The Merry Month : Stone the crows!
Robert Merry, is an independent stone consultant and project manager who ran his own company for 17 years. He also acts as an expert witness. Here he presents his view of the stone industry this month.
Did anyone listen to the excellent BBC Radio 4 Open Country about Devon’s Beer limestone quarry caves? It was a late August broadcast and is still available on the BBC website.
It featured John Scott and Master Mason Peter Dare. John fought to keep the Beer Quarry Caves from being demolished in the 1980s. The knowledge these two men have of the stone and John’s ability to weave a tale at every turn brought the quarry to life over the airwaves and was a joy to listen to.
In one section John explained what he thought were the origins of phrase ‘stone deaf’. Demonstrating on radio using a chisel, the thwang of metal on rock convinced me that quarrymen spending up to 14 hours a day subjected to the noise would probably have gone at least partially deaf.
John’s explanation set me thinking about how many different ways we use stone or rock in the English language; how many words and phrases have seeped into everyday usage from the stone industry.

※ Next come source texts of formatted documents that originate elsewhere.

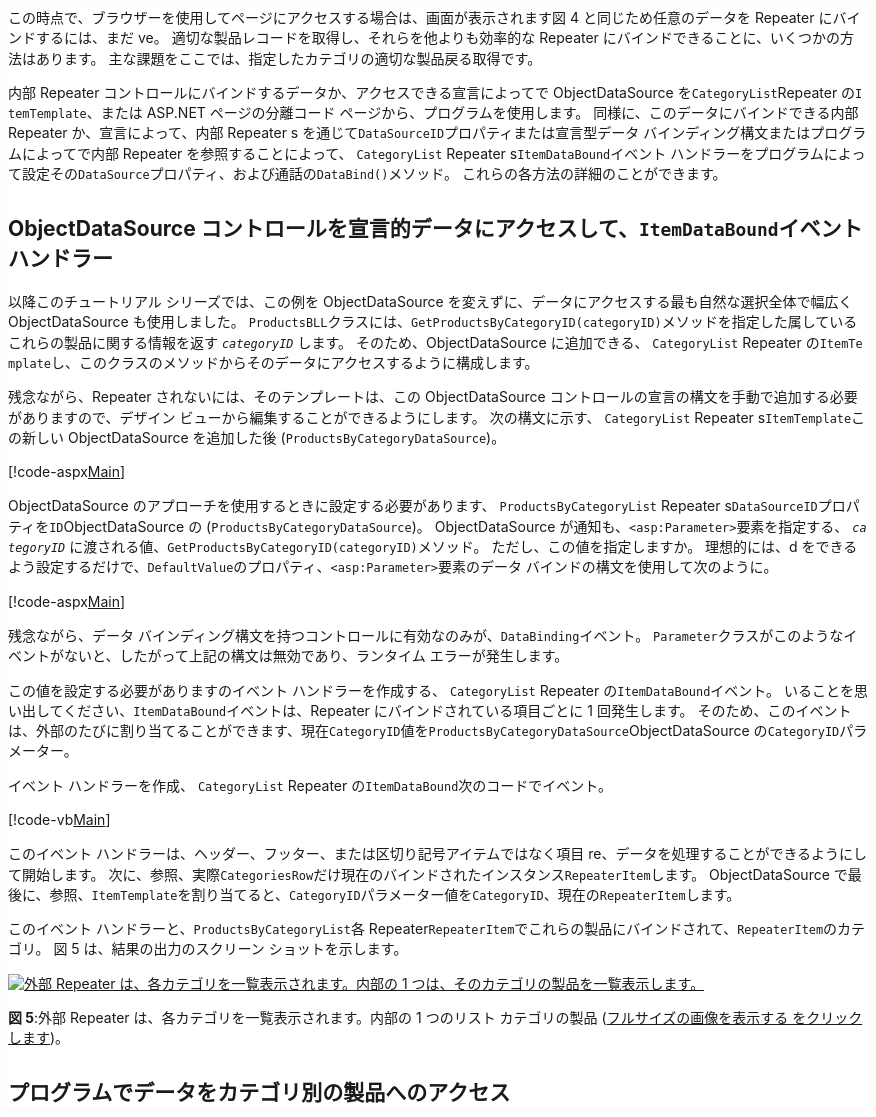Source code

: この時点で、ブラウザーを使用してページにアクセスする場合は、画面が表示されます図 4 と同じため任意のデータを Repeater にバインドするには、まだ ve。 適切な製品レコードを取得し、それらを他よりも効率的な Repeater にバインドできることに、いくつかの方法はあります。 主な課題をここでは、指定したカテゴリの適切な製品戻る取得です。

内部 Repeater コントロールにバインドするデータか、アクセスできる宣言によってで ObjectDataSource を`CategoryList`Repeater の`ItemTemplate`、または ASP.NET ページの分離コード ページから、プログラムを使用します。 同様に、このデータにバインドできる内部 Repeater か、宣言によって、内部 Repeater s を通じて`DataSourceID`プロパティまたは宣言型データ バインディング構文またはプログラムによってで内部 Repeater を参照することによって、 `CategoryList` Repeater s`ItemDataBound`イベント ハンドラーをプログラムによって設定その`DataSource`プロパティ、および通話の`DataBind()`メソッド。 これらの各方法の詳細のことができます。

## <a name="accessing-the-data-declaratively-with-an-objectdatasource-control-and-theitemdataboundevent-handler"></a>ObjectDataSource コントロールを宣言的データにアクセスして、`ItemDataBound`イベント ハンドラー

以降このチュートリアル シリーズでは、この例を ObjectDataSource を変えずに、データにアクセスする最も自然な選択全体で幅広く ObjectDataSource も使用しました。 `ProductsBLL`クラスには、`GetProductsByCategoryID(categoryID)`メソッドを指定した属しているこれらの製品に関する情報を返す *`categoryID`* します。 そのため、ObjectDataSource に追加できる、 `CategoryList` Repeater の`ItemTemplate`し、このクラスのメソッドからそのデータにアクセスするように構成します。

残念ながら、Repeater されないには、そのテンプレートは、この ObjectDataSource コントロールの宣言の構文を手動で追加する必要がありますので、デザイン ビューから編集することができるようにします。 次の構文に示す、 `CategoryList` Repeater s`ItemTemplate`この新しい ObjectDataSource を追加した後 (`ProductsByCategoryDataSource`)。

[!code-aspx[Main](nested-data-web-controls-vb/samples/sample3.aspx)]

ObjectDataSource のアプローチを使用するときに設定する必要があります、 `ProductsByCategoryList` Repeater s`DataSourceID`プロパティを`ID`ObjectDataSource の (`ProductsByCategoryDataSource`)。 ObjectDataSource が通知も、`<asp:Parameter>`要素を指定する、 *`categoryID`* に渡される値、`GetProductsByCategoryID(categoryID)`メソッド。 ただし、この値を指定しますか。 理想的には、d をできるよう設定するだけで、`DefaultValue`のプロパティ、`<asp:Parameter>`要素のデータ バインドの構文を使用して次のように。

[!code-aspx[Main](nested-data-web-controls-vb/samples/sample4.aspx)]

残念ながら、データ バインディング構文を持つコントロールに有効なのみが、`DataBinding`イベント。 `Parameter`クラスがこのようなイベントがないと、したがって上記の構文は無効であり、ランタイム エラーが発生します。

この値を設定する必要がありますのイベント ハンドラーを作成する、 `CategoryList` Repeater の`ItemDataBound`イベント。 いることを思い出してください、`ItemDataBound`イベントは、Repeater にバインドされている項目ごとに 1 回発生します。 そのため、このイベントは、外部のたびに割り当てることができます、現在`CategoryID`値を`ProductsByCategoryDataSource`ObjectDataSource の`CategoryID`パラメーター。

イベント ハンドラーを作成、 `CategoryList` Repeater の`ItemDataBound`次のコードでイベント。

[!code-vb[Main](nested-data-web-controls-vb/samples/sample5.vb)]

このイベント ハンドラーは、ヘッダー、フッター、または区切り記号アイテムではなく項目 re、データを処理することができるようにして開始します。 次に、参照、実際`CategoriesRow`だけ現在のバインドされたインスタンス`RepeaterItem`します。 ObjectDataSource で最後に、参照、`ItemTemplate`を割り当てると、`CategoryID`パラメーター値を`CategoryID`、現在の`RepeaterItem`します。

このイベント ハンドラーと、`ProductsByCategoryList`各 Repeater`RepeaterItem`でこれらの製品にバインドされて、`RepeaterItem`のカテゴリ。 図 5 は、結果の出力のスクリーン ショットを示します。

[![外部 Repeater は、各カテゴリを一覧表示されます。内部の 1 つは、そのカテゴリの製品を一覧表示します。](nested-data-web-controls-vb/_static/image14.png)](nested-data-web-controls-vb/_static/image13.png)

**図 5**:外部 Repeater は、各カテゴリを一覧表示されます。内部の 1 つのリスト カテゴリの製品 ([フルサイズの画像を表示する をクリックします](nested-data-web-controls-vb/_static/image15.png))。

## <a name="accessing-the-products-by-category-data-programmatically"></a>プログラムでデータをカテゴリ別の製品へのアクセス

I thought we should start our own lexicon of stone. When I say ‘we’, of course I mean you and me. Because I hope I will have missed enough phrases for you to send in more, perhaps by email or twitter or post.
But not on a Saturday afternoon. On a Saturday afternoon I’m at football… just a stone’s throw from my house. I appreciate some of you will still have your noses to the grindstone on a Saturday afternoon (I’ve started, by the way).
I often find myself between a rock and a hard place. For example: Do I go to the football and take one of the kids (earning many brownie points with my partner) and indulge in an afternoon of sitting down with a drop of the hard stuff at half time; or do I trudge, unwilling, to the DIY shop to sort out the garden and lose a few stones with the exercise this entails (as well as earning slightly more brownie points with my partner)?
Of course, not going to the football would mean I remain stone cold sober. If I did manage to spend some time in the garden I would leave no stone unturned in my efforts to keep fit and lose a few pounds.
I would be rather pleased with myself and perhaps a little gloating over those who went to the football compared with my physical exertions.
But those who live in glass houses shouldn’t throw stones and one afternoon in the garden does not excuse several seasons worth of sitting down at 3pm for the best part of two hours. Either way, football or DIY, I end up stony broke.
I reach rock bottom when we lose and it rains. Not only is the football poor, but I couldn’t have been in the garden anyway.
On the other hand, when we win, stone me if I don’t feel fantastic, even if we have won unfairly, conned the ref and had half their team sent off.
I respect the stony-faced stare of the opposition’s manager and the impervious granite features of the referee as they pass the jeering supporters.
Back in the garden, during the summer I fight the urge to leave all to grow over and I think I’ve reached a sort of milestone when the cherry tree begins to bare fruit. You have to be careful not to swallow the endocarp of a drupe (that’s a cherry stone to you and me) when you bite into the juicy fruits.
Of course, I’m a complete and utter stone liar, as I don’t have a cherry tree. But I’m not
stony-hearted (Shakespeare, Henry IV Pt 1 – Falstaff) or as cold as stone (Shakespeare, Henry V – Hostess).
But football is this ‘precious stone set in a silver sea’ (Shakespeare – Richard II) and it does set the heart racing faster than a day in the garden. Leastways for me.
Maybe it is some form of exercise: Rocking up (can I have this one?) at a football match and becoming highly excited, with heart thumping, about a small round object being kicked around a field by 22 grown men.
Could it be the bedrock of a new form of exercise? Stone the crows! I think I’ve got it!
But maybe it’s all rock and roll to you.